The financial penalty, the first she’s issued in the new role, is unusual given that it’s come as a result of an external attack rather than staff failings.
The privacy watchdog found that TalkTalk had failed to protect infrastructure it inherited from its Tiscali acquisition.
This allowed a hacker to exploit an SQL injection bug in three vulnerable web pages and access the underlying customer database.
The ISP was apparently unaware the infrastructure existed, meaning database software was outdated – although a fix was available for the flaw which the hacker exploited.
The attacker managed to access personal data on over 156,000 customers including names, addresses, dates of birth and email addresses – over 15,000 of whom also had their financial data exposed.
To make matters worse, TalkTalk had already suffered an SQL injection attack in July 2015 that exploited the same vulnerability, and another in September that year, the ICO said.
“In spite of its expertise and resources, when it came to the basic principles of cyber-security, TalkTalk was found wanting,” said Denham in a statement.
“Today’s record fine acts as a warning to others that cybersecurity is not an IT issue, it is a boardroom issue. Companies must be diligent and vigilant. They must do this not only because they have a duty under law, but because they have a duty to their customers.”

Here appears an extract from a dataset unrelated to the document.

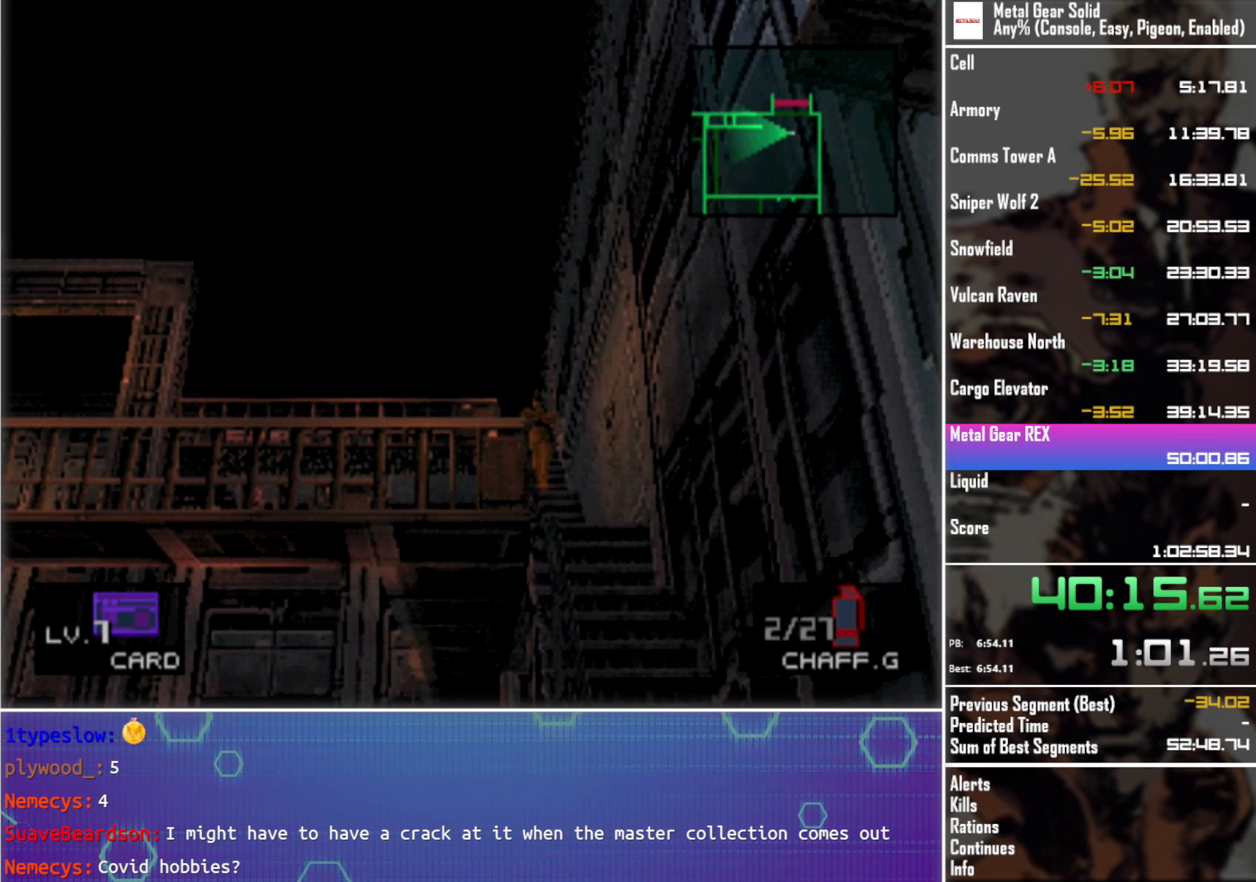
{"buttons": ["TRIANGLE", "DPAD_UP"], "left_stick": "center", "events": []}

Jes Breslaw, EMEA director of strategy, Delphix, argued the firm is lucky the new EU GDPR is not in force or it could have been fined in the tens of millions.
“The TalkTalk hack stands as a reminder of the sensitivity of unmasked data. Customer-sensitive data such as credit card numbers and bank details are a lucrative money-spinner for criminals on the dark web,” he added.
“In this instance the hack went unnoticed for a prolonged period, increasing the value of the data to fraudsters, and triggering a hefty fine.”
Jonathan Martin, EMEA Operations Director at Anomali, argued that TalkTalk fell down on the most basic of security measures.
“Organizations must take steps to simplify processes to enable them to identify and distil internal, as well as external, security data into actionable insights, in order to activate response plans,” he explained. “Prevention is far better than the business and reputational damage of any security incident.”
High-Tech Bridge CEO, Ilia Kolochenko, added that the £400,000 fine is likely to be small in comparison to other financial losses coming as a result of the breach.
“Probably, one of the most expensive parts of such breaches is a dramatic cost increase in new customer acquisition: much more time and resources are required to attract and convince new customers to sign up after a major data breach,” he explained.
Indeed, reports after the incident claimed the firm lost 7% of its broadband customers following the breach, while it also admitted to spending £35 million on incident response and remediation.
“The TalkTalk case highlights the importance of web applications for modern businesses: a tiny SQL injection on a forgotten subdomain may cost tens of millions of dollars, lost market share and reputation,” concluded Kolochenko.
“Continuous web security monitoring and a properly implemented secure software development life cycle can significantly reduce the risk of such incidents."